The woman tried hard not to cry, though it was apparent she’d been holding all she’d wanted to say inside for a long time. I know the feeling – when you’re exhausted and filled with unhealthy thoughts, the very littlest invitation to release can send you sobbing up a storm – but the woman, extremely self-conscious, knew she couldn’t just lose it in the middle of a badminton club. She stifled her tears, steadied her voice, and began to tell a story both my mother and I have heard many times before from the lips of other women, all similar in age, all immigrants from Taiwan.
She had come Stateside some fifteen years ago with her high school aged only daughter. In Taiwan, the girl had done poorly in her freshman and sophomore years and showed neither signs nor interest in improving. School wasn’t her strong suit, she said, and her mother shook her head. She knew the system was unforgiving and except for the diligent few that could study and study, shame inducing. At the end of every term their scores were posted alongside their names in the school courtyard for everyone to see. That was the system. One learned to work within it, with it, and if not, well hopefully you were someone else’s daughter. But it was her daughter having the trouble and the woman didn’t need to see a fortuneteller to know that if they stayed in Taiwan, what lay ahead for her daughter’s academic future was a dismal dead end.
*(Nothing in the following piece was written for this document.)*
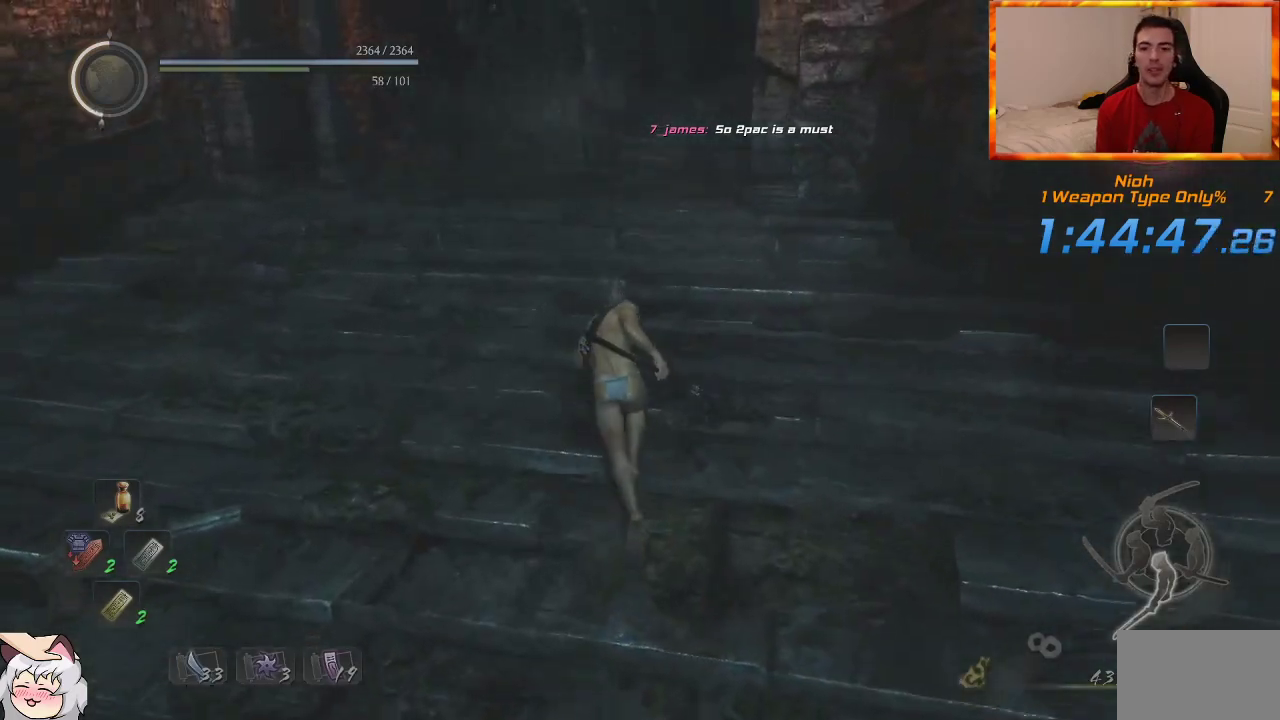
{"dt_ms": 500, "buttons": [], "left_stick": "up", "right_stick": "right", "events": [[483, "right_stick", "right"]]}
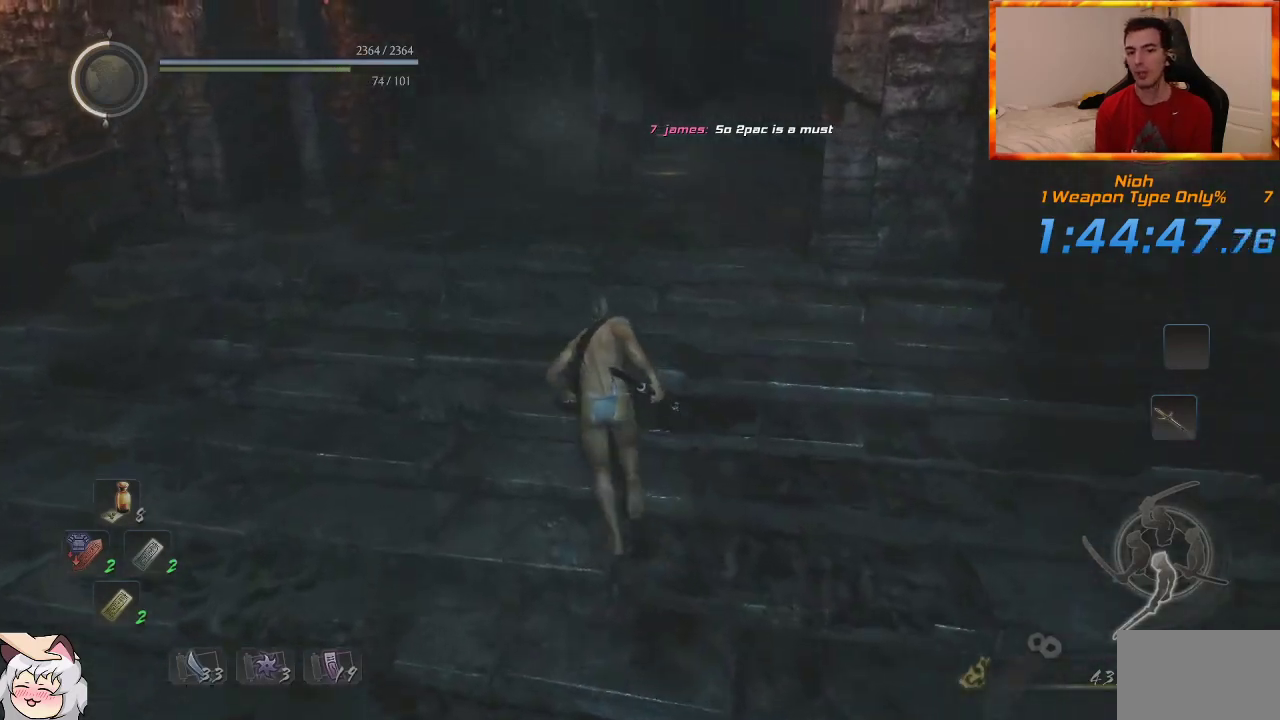
{"dt_ms": 500, "buttons": [], "left_stick": "up", "right_stick": "up-left", "events": [[100, "right_stick", "center"], [183, "CROSS", "down"], [317, "CROSS", "up"], [383, "CROSS", "down"], [483, "CROSS", "up"], [500, "right_stick", "up-left"]]}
The woman herself had been somewhat of a teacher’s pet. She sang alto in her school choir and marks-wise, consistently ranked in the top five percent of her class. She was industrious and diligent, her parents’ pride and joy. Around school she was recognized as such. She attended an all girl’s high school and though she was friendly enough, had no close friends. The choir was an unlikely breeding ground for competition, but it was one of the few places the girls could exercise talents other than who could sit and study the longest. The woman didn’t realize until years later how much or why she loved to sing, not until she woke up alone in a bed her husband had shared with her only once, in a large empty house halfway around the world. But in high school and then college, singing was just one more thing she felt, and rightfully so, that she did better than others.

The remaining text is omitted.